His quote is from page 521 of his book:
“But many signs point to the fact that the youth of the Third World will no longer tolerate living in circumstances that give them no hope for the future. From the young boys I met in the demobilization camps in Sierra Leone to the suicide bombers of Palestine and Chechnya, to the young terrorists who fly planes into the World Trade Center and the Pentagon, we can no longer afford to ignore them. We have to take concrete steps to remove the causes of their rage, or we have to be prepared to suffer the consequences. The global village is deteriorating at a rapid pace, and in the children of the world the result is rage. It is the rage I saw in the eyes of the teenage Interahamwe militiamen in Rwanda, it is the rage sensed in the hearts of the children in Sierra Leone, it is the rage I felt in crowds of ordinary civilians in Rwanda, and it is the rage that resulted in September 11. Human beings who have no rights, no security, no future, no hope and no means to survive are a desperate group who will do desperate things to take what they believe they need and deserve.”

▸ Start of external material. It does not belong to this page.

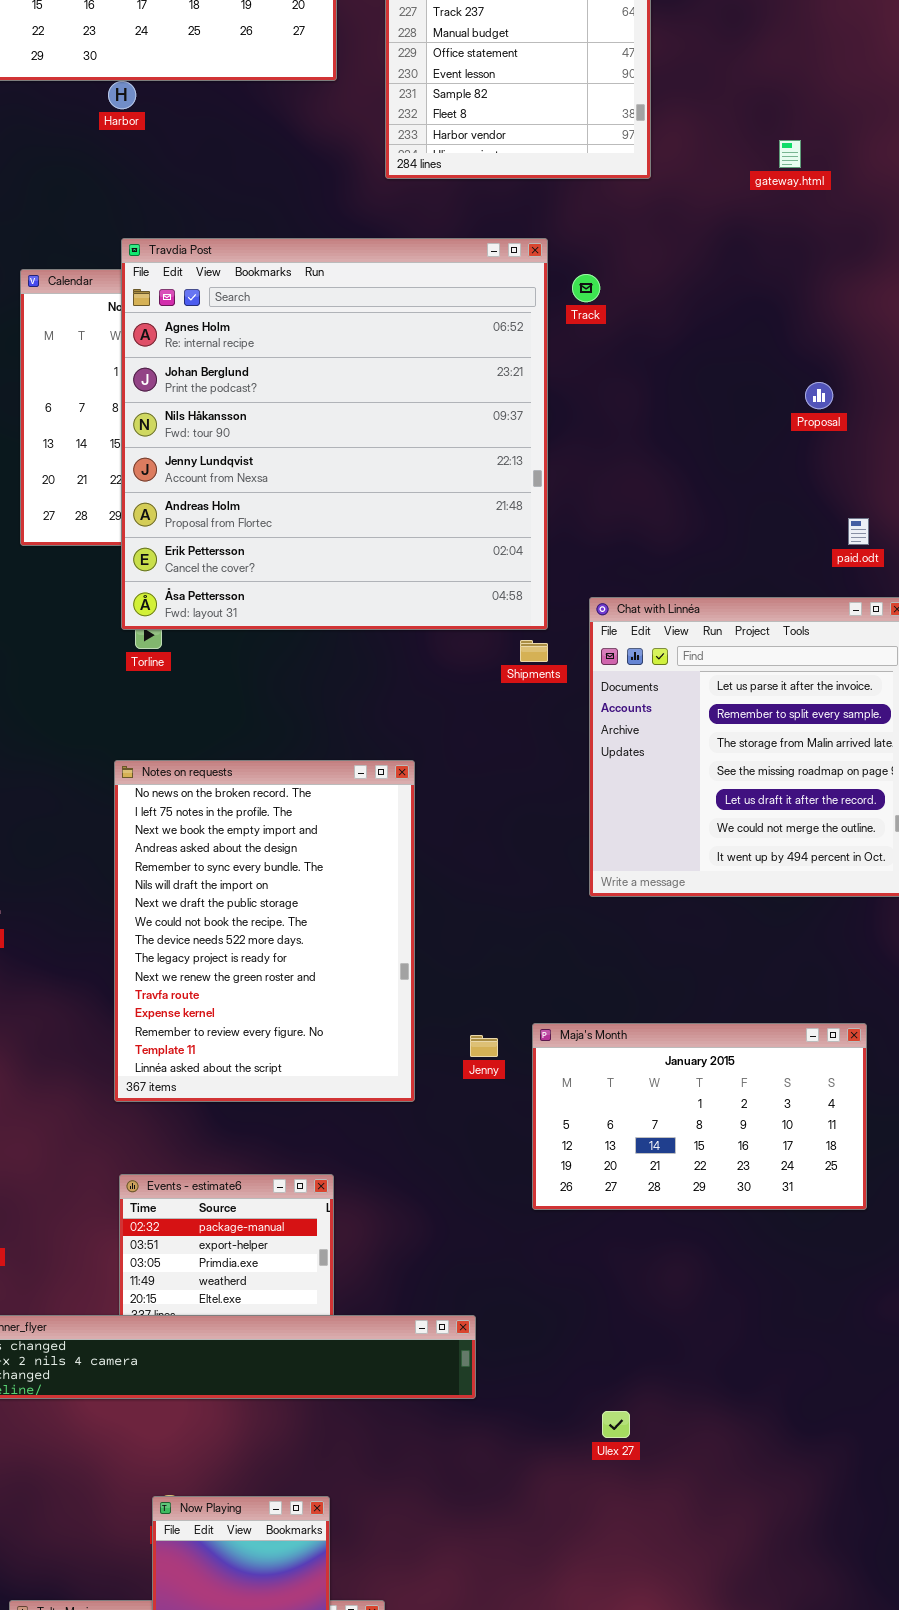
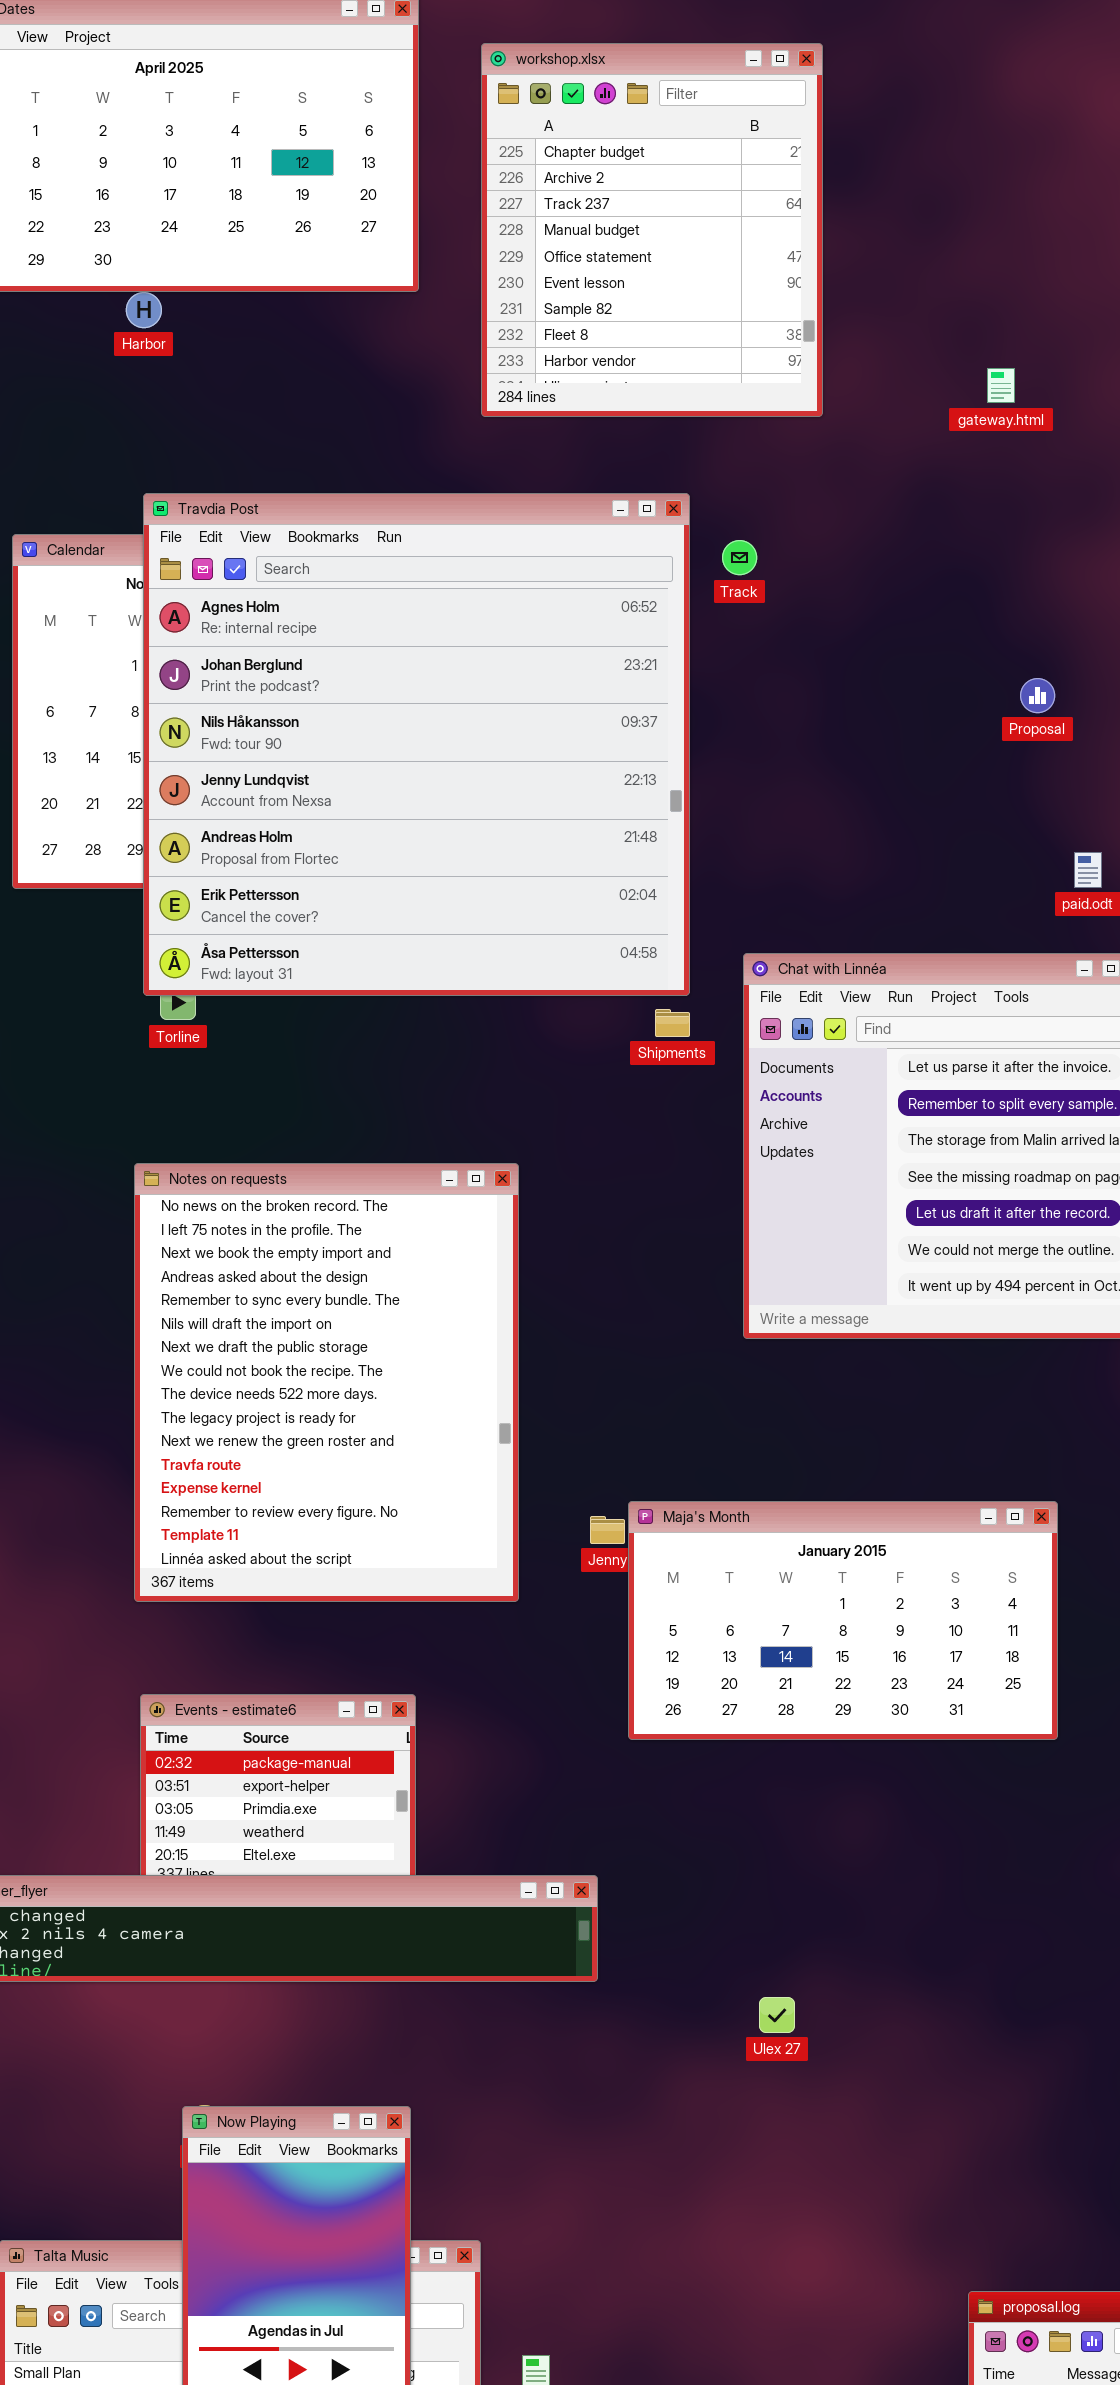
Maja's Month: [532,1023,867,1210] -> [628,1501,1058,1740], moved

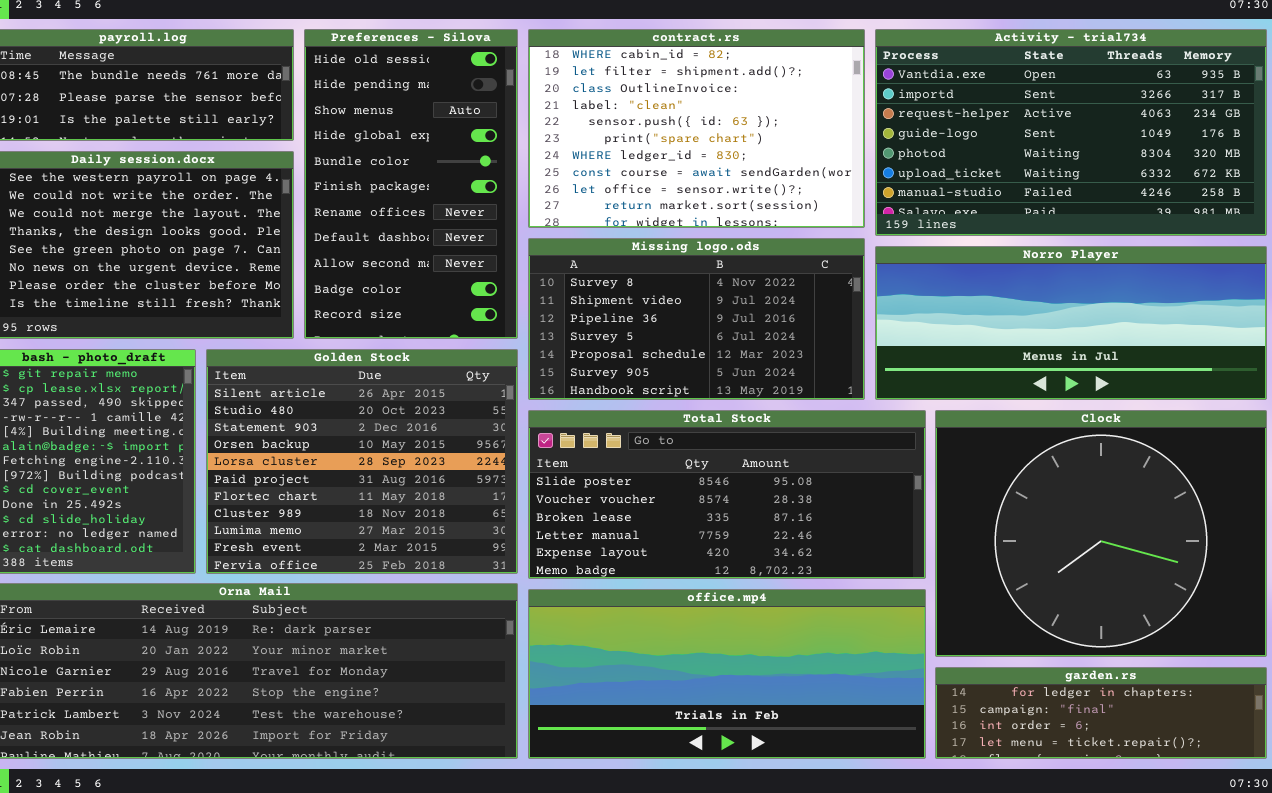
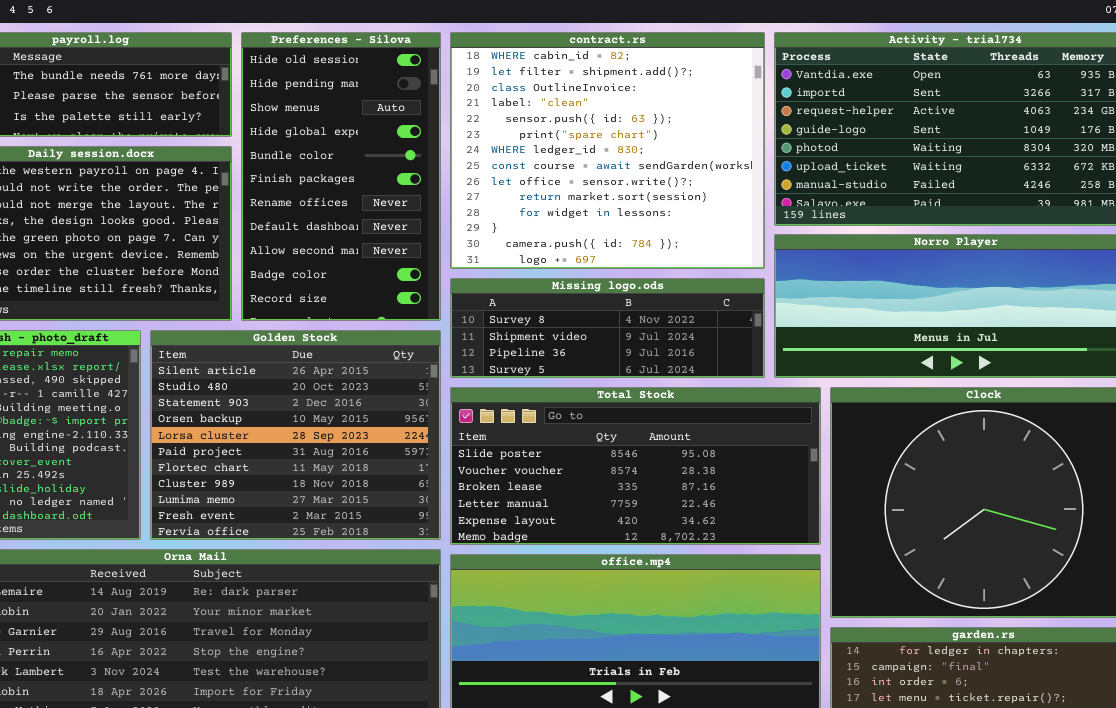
contract.rs: [528,29,865,228] -> [450,32,765,269], resized
Missing logo.ods: [528,238,865,400] -> [450,278,765,378], resized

If we don’t do something to help improve conditions there, it will come back here to haunt us; September 11, 2001 was a stark example of what can happen. We shouldn’t be fooled into thinking its just religious fanatics; what drives all this is deeper. That makes all the more poignant the example of Sally Goodrich, UMF’s commencement speaker this year, and her work. She suffered the consequences of that rage when she lost her son on 9-11, and she is actively trying to work to bring hope to Afghanistan with her education program, doing what Dallaire would say are “concrete steps to remove the causes of their rage.”
If people both against and for the war or American foreign policy would focus a bit less on domestic political theater and more on what we can actually do to deal with these difficult issues, we may be surprised at how much can be accomplished. I doubt we can solve these problems; that work will take generations. But we may be able to avoid feeding the rage if we are active in trying to help create hope.